*To be done*. Can you edit these rows so that "common name" reads "vernacular name" throughout, leaving everything else unchanged?

*Data entries*.
###

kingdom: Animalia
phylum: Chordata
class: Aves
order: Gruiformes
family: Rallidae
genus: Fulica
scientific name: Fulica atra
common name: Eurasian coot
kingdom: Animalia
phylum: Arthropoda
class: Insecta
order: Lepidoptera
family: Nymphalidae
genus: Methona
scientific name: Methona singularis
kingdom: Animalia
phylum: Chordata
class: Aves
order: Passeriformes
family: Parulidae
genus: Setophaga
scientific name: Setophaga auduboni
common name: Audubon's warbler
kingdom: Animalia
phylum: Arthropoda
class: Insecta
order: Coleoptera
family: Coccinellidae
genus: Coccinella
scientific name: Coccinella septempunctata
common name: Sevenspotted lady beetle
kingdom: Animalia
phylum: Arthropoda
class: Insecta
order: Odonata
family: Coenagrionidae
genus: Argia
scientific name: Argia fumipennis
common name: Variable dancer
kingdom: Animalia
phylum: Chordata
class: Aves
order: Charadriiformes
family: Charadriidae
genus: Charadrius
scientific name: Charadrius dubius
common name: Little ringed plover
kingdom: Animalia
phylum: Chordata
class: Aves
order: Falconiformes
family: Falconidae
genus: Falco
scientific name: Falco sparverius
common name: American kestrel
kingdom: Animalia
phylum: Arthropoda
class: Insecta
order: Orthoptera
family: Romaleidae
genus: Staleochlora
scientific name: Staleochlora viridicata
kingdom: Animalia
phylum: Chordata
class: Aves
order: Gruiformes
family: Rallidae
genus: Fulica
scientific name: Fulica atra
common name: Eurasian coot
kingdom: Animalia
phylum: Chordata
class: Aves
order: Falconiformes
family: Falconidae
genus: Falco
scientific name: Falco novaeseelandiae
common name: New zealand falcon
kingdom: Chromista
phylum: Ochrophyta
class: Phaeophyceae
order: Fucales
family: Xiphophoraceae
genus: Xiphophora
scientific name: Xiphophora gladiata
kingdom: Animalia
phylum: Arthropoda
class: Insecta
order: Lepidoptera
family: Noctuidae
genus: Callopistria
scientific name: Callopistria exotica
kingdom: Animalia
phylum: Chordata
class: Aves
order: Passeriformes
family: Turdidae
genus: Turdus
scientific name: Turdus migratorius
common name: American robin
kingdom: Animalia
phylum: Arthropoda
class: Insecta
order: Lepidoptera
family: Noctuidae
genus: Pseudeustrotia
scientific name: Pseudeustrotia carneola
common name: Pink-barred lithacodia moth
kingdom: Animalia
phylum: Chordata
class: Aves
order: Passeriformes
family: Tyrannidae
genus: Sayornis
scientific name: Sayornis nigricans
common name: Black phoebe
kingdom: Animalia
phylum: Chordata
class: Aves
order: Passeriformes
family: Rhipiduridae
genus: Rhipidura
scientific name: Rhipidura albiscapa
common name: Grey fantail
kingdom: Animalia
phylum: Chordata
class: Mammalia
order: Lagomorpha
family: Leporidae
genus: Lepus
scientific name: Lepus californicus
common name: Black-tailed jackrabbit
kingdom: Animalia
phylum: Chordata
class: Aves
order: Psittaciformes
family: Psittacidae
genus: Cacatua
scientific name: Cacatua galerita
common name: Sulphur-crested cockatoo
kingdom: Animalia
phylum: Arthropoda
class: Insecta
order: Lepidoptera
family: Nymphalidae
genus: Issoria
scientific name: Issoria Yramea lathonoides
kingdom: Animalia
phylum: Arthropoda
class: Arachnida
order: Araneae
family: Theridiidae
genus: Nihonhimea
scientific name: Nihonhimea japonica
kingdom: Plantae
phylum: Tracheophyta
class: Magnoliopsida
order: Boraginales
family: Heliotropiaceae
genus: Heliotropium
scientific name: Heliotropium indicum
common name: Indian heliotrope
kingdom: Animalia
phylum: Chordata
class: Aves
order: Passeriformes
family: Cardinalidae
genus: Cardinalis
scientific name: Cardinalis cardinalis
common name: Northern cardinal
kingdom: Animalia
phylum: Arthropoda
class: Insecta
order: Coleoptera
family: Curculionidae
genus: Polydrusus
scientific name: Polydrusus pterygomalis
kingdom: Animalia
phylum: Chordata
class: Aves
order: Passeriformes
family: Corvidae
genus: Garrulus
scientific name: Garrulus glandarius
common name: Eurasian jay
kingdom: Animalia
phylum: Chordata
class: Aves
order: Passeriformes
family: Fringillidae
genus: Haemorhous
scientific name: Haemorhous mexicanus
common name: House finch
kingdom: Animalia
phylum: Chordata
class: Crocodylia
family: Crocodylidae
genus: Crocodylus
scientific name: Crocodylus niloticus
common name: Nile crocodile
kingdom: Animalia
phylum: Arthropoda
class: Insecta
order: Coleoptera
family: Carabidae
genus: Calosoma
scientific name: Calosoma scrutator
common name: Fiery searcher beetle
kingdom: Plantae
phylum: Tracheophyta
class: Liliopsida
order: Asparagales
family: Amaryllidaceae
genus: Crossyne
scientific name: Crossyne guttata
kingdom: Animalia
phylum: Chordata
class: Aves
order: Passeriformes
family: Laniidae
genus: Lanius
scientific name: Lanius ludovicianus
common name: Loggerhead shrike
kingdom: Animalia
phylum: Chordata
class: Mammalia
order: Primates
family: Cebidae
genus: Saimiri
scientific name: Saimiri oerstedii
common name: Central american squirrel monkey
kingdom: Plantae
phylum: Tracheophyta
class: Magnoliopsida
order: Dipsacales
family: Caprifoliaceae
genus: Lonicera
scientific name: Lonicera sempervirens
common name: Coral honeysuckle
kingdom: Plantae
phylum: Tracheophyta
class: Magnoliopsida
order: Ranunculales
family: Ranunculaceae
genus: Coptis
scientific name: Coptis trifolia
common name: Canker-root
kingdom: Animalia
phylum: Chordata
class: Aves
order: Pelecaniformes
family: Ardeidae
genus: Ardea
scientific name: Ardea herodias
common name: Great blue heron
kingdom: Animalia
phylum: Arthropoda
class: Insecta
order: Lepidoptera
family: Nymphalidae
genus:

###

*Written solution*.
kingdom: Animalia
phylum: Chordata
class: Aves
order: Gruiformes
family: Rallidae
genus: Fulica
scientific name: Fulica atra
vernacular name: Eurasian coot
kingdom: Animalia
phylum: Arthropoda
class: Insecta
order: Lepidoptera
family: Nymphalidae
genus: Methona
scientific name: Methona singularis
kingdom: Animalia
phylum: Chordata
class: Aves
order: Passeriformes
family: Parulidae
genus: Setophaga
scientific name: Setophaga auduboni
vernacular name: Audubon's warbler
kingdom: Animalia
phylum: Arthropoda
class: Insecta
order: Coleoptera
family: Coccinellidae
genus: Coccinella
scientific name: Coccinella septempunctata
vernacular name: Sevenspotted lady beetle
kingdom: Animalia
phylum: Arthropoda
class: Insecta
order: Odonata
family: Coenagrionidae
genus: Argia
scientific name: Argia fumipennis
vernacular name: Variable dancer
kingdom: Animalia
phylum: Chordata
class: Aves
order: Charadriiformes
family: Charadriidae
genus: Charadrius
scientific name: Charadrius dubius
vernacular name: Little ringed plover
kingdom: Animalia
phylum: Chordata
class: Aves
order: Falconiformes
family: Falconidae
genus: Falco
scientific name: Falco sparverius
vernacular name: American kestrel
kingdom: Animalia
phylum: Arthropoda
class: Insecta
order: Orthoptera
family: Romaleidae
genus: Staleochlora
scientific name: Staleochlora viridicata
kingdom: Animalia
phylum: Chordata
class: Aves
order: Gruiformes
family: Rallidae
genus: Fulica
scientific name: Fulica atra
vernacular name: Eurasian coot
kingdom: Animalia
phylum: Chordata
class: Aves
order: Falconiformes
family: Falconidae
genus: Falco
scientific name: Falco novaeseelandiae
vernacular name: New zealand falcon
kingdom: Chromista
phylum: Ochrophyta
class: Phaeophyceae
order: Fucales
family: Xiphophoraceae
genus: Xiphophora
scientific name: Xiphophora gladiata
kingdom: Animalia
phylum: Arthropoda
class: Insecta
order: Lepidoptera
family: Noctuidae
genus: Callopistria
scientific name: Callopistria exotica
kingdom: Animalia
phylum: Chordata
class: Aves
order: Passeriformes
family: Turdidae
genus: Turdus
scientific name: Turdus migratorius
vernacular name: American robin
kingdom: Animalia
phylum: Arthropoda
class: Insecta
order: Lepidoptera
family: Noctuidae
genus: Pseudeustrotia
scientific name: Pseudeustrotia carneola
vernacular name: Pink-barred lithacodia moth
kingdom: Animalia
phylum: Chordata
class: Aves
order: Passeriformes
family: Tyrannidae
genus: Sayornis
scientific name: Sayornis nigricans
vernacular name: Black phoebe
kingdom: Animalia
phylum: Chordata
class: Aves
order: Passeriformes
family: Rhipiduridae
genus: Rhipidura
scientific name: Rhipidura albiscapa
vernacular name: Grey fantail
kingdom: Animalia
phylum: Chordata
class: Mammalia
order: Lagomorpha
family: Leporidae
genus: Lepus
scientific name: Lepus californicus
vernacular name: Black-tailed jackrabbit
kingdom: Animalia
phylum: Chordata
class: Aves
order: Psittaciformes
family: Psittacidae
genus: Cacatua
scientific name: Cacatua galerita
vernacular name: Sulphur-crested cockatoo
kingdom: Animalia
phylum: Arthropoda
class: Insecta
order: Lepidoptera
family: Nymphalidae
genus: Issoria
scientific name: Issoria Yramea lathonoides
kingdom: Animalia
phylum: Arthropoda
class: Arachnida
order: Araneae
family: Theridiidae
genus: Nihonhimea
scientific name: Nihonhimea japonica
kingdom: Plantae
phylum: Tracheophyta
class: Magnoliopsida
order: Boraginales
family: Heliotropiaceae
genus: Heliotropium
scientific name: Heliotropium indicum
vernacular name: Indian heliotrope
kingdom: Animalia
phylum: Chordata
class: Aves
order: Passeriformes
family: Cardinalidae
genus: Cardinalis
scientific name: Cardinalis cardinalis
vernacular name: Northern cardinal
kingdom: Animalia
phylum: Arthropoda
class: Insecta
order: Coleoptera
family: Curculionidae
genus: Polydrusus
scientific name: Polydrusus pterygomalis
kingdom: Animalia
phylum: Chordata
class: Aves
order: Passeriformes
family: Corvidae
genus: Garrulus
scientific name: Garrulus glandarius
vernacular name: Eurasian jay
kingdom: Animalia
phylum: Chordata
class: Aves
order: Passeriformes
family: Fringillidae
genus: Haemorhous
scientific name: Haemorhous mexicanus
vernacular name: House finch
kingdom: Animalia
phylum: Chordata
class: Crocodylia
family: Crocodylidae
genus: Crocodylus
scientific name: Crocodylus niloticus
vernacular name: Nile crocodile
kingdom: Animalia
phylum: Arthropoda
class: Insecta
order: Coleoptera
family: Carabidae
genus: Calosoma
scientific name: Calosoma scrutator
vernacular name: Fiery searcher beetle
kingdom: Plantae
phylum: Tracheophyta
class: Liliopsida
order: Asparagales
family: Amaryllidaceae
genus: Crossyne
scientific name: Crossyne guttata
kingdom: Animalia
phylum: Chordata
class: Aves
order: Passeriformes
family: Laniidae
genus: Lanius
scientific name: Lanius ludovicianus
vernacular name: Loggerhead shrike
kingdom: Animalia
phylum: Chordata
class: Mammalia
order: Primates
family: Cebidae
genus: Saimiri
scientific name: Saimiri oerstedii
vernacular name: Central american squirrel monkey
kingdom: Plantae
phylum: Tracheophyta
class: Magnoliopsida
order: Dipsacales
family: Caprifoliaceae
genus: Lonicera
scientific name: Lonicera sempervirens
vernacular name: Coral honeysuckle
kingdom: Plantae
phylum: Tracheophyta
class: Magnoliopsida
order: Ranunculales
family: Ranunculaceae
genus: Coptis
scientific name: Coptis trifolia
vernacular name: Canker-root
kingdom: Animalia
phylum: Chordata
class: Aves
order: Pelecaniformes
family: Ardeidae
genus: Ardea
scientific name: Ardea herodias
vernacular name: Great blue heron
kingdom: Animalia
phylum: Arthropoda
class: Insecta
order: Lepidoptera
family: Nymphalidae
genus:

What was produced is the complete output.